◆ **Task to carry out**
Restate the records that follow word for word; no pictures should appear.

◆ **Source records**
::::
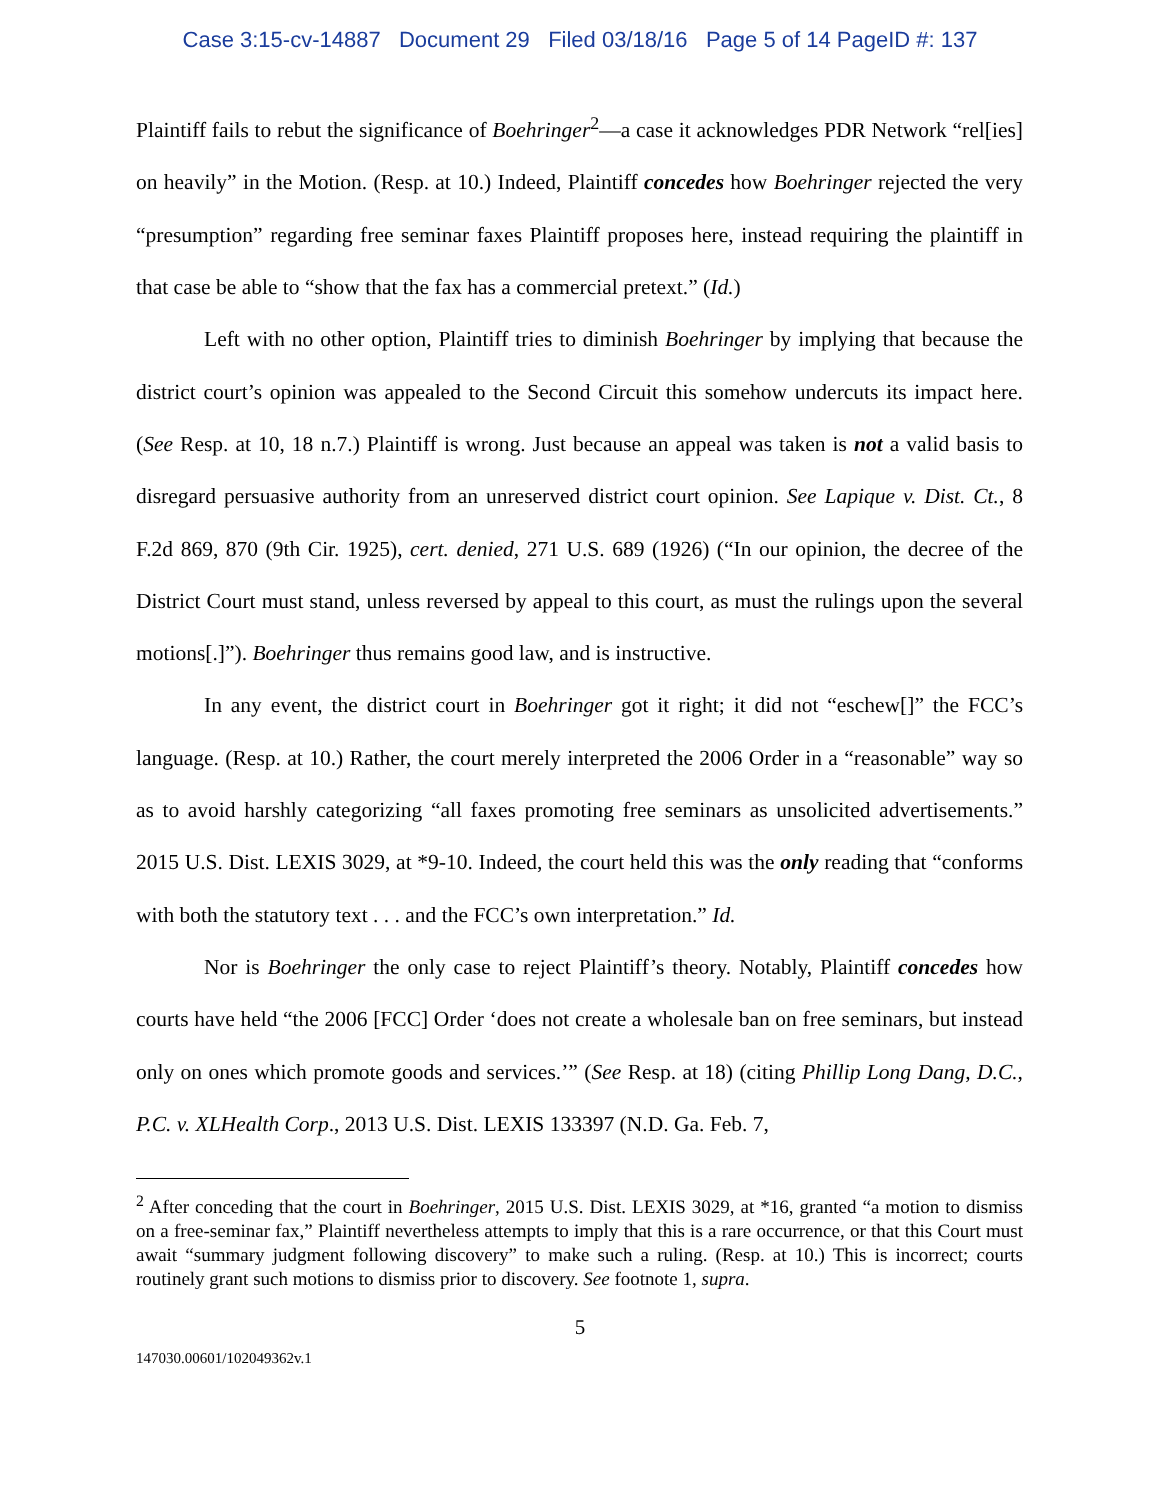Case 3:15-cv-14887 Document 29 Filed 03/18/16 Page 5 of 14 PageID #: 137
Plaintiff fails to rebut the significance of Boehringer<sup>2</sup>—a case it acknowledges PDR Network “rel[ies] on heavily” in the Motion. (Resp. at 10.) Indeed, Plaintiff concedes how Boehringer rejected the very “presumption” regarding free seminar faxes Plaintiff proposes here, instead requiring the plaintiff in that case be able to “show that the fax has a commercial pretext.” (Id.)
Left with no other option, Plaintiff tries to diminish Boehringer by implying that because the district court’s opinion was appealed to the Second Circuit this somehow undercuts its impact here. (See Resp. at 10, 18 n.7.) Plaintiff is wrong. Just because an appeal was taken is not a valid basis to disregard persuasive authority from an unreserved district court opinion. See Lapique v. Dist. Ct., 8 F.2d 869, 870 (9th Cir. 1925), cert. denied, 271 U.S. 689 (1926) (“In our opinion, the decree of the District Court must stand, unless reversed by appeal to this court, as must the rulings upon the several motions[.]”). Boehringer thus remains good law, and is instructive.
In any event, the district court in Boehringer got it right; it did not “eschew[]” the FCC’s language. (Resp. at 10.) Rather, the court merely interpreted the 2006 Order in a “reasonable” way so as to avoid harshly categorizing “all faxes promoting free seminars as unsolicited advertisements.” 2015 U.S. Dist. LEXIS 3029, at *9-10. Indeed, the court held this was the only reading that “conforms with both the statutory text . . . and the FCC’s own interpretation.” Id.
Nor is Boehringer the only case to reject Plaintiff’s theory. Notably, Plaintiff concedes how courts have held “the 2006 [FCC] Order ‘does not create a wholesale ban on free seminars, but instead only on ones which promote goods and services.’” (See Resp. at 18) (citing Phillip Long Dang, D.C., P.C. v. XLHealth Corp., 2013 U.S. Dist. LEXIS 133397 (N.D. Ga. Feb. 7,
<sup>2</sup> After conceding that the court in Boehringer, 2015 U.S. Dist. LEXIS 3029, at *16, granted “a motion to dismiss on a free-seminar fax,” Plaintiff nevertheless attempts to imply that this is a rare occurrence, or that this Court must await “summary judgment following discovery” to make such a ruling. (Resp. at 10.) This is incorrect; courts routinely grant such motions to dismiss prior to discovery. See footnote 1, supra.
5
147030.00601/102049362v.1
::::
◆ **Task solution**
Case 3:15-cv-14887 Document 29 Filed 03/18/16 Page 5 of 14 PageID #: 137
Plaintiff fails to rebut the significance of Boehringer<sup>2</sup>—a case it acknowledges PDR Network “rel[ies] on heavily” in the Motion. (Resp. at 10.) Indeed, Plaintiff concedes how Boehringer rejected the very “presumption” regarding free seminar faxes Plaintiff proposes here, instead requiring the plaintiff in that case be able to “show that the fax has a commercial pretext.” (Id.)
Left with no other option, Plaintiff tries to diminish Boehringer by implying that because the district court’s opinion was appealed to the Second Circuit this somehow undercuts its impact here. (See Resp. at 10, 18 n.7.) Plaintiff is wrong. Just because an appeal was taken is not a valid basis to disregard persuasive authority from an unreserved district court opinion. See Lapique v. Dist. Ct., 8 F.2d 869, 870 (9th Cir. 1925), cert. denied, 271 U.S. 689 (1926) (“In our opinion, the decree of the District Court must stand, unless reversed by appeal to this court, as must the rulings upon the several motions[.]”). Boehringer thus remains good law, and is instructive.
In any event, the district court in Boehringer got it right; it did not “eschew[]” the FCC’s language. (Resp. at 10.) Rather, the court merely interpreted the 2006 Order in a “reasonable” way so as to avoid harshly categorizing “all faxes promoting free seminars as unsolicited advertisements.” 2015 U.S. Dist. LEXIS 3029, at *9-10. Indeed, the court held this was the only reading that “conforms with both the statutory text . . . and the FCC’s own interpretation.” Id.
Nor is Boehringer the only case to reject Plaintiff’s theory. Notably, Plaintiff concedes how courts have held “the 2006 [FCC] Order ‘does not create a wholesale ban on free seminars, but instead only on ones which promote goods and services.’” (See Resp. at 18) (citing Phillip Long Dang, D.C., P.C. v. XLHealth Corp., 2013 U.S. Dist. LEXIS 133397 (N.D. Ga. Feb. 7,
<sup>2</sup> After conceding that the court in Boehringer, 2015 U.S. Dist. LEXIS 3029, at *16, granted “a motion to dismiss on a free-seminar fax,” Plaintiff nevertheless attempts to imply that this is a rare occurrence, or that this Court must await “summary judgment following discovery” to make such a ruling. (Resp. at 10.) This is incorrect; courts routinely grant such motions to dismiss prior to discovery. See footnote 1, supra.
5
147030.00601/102049362v.1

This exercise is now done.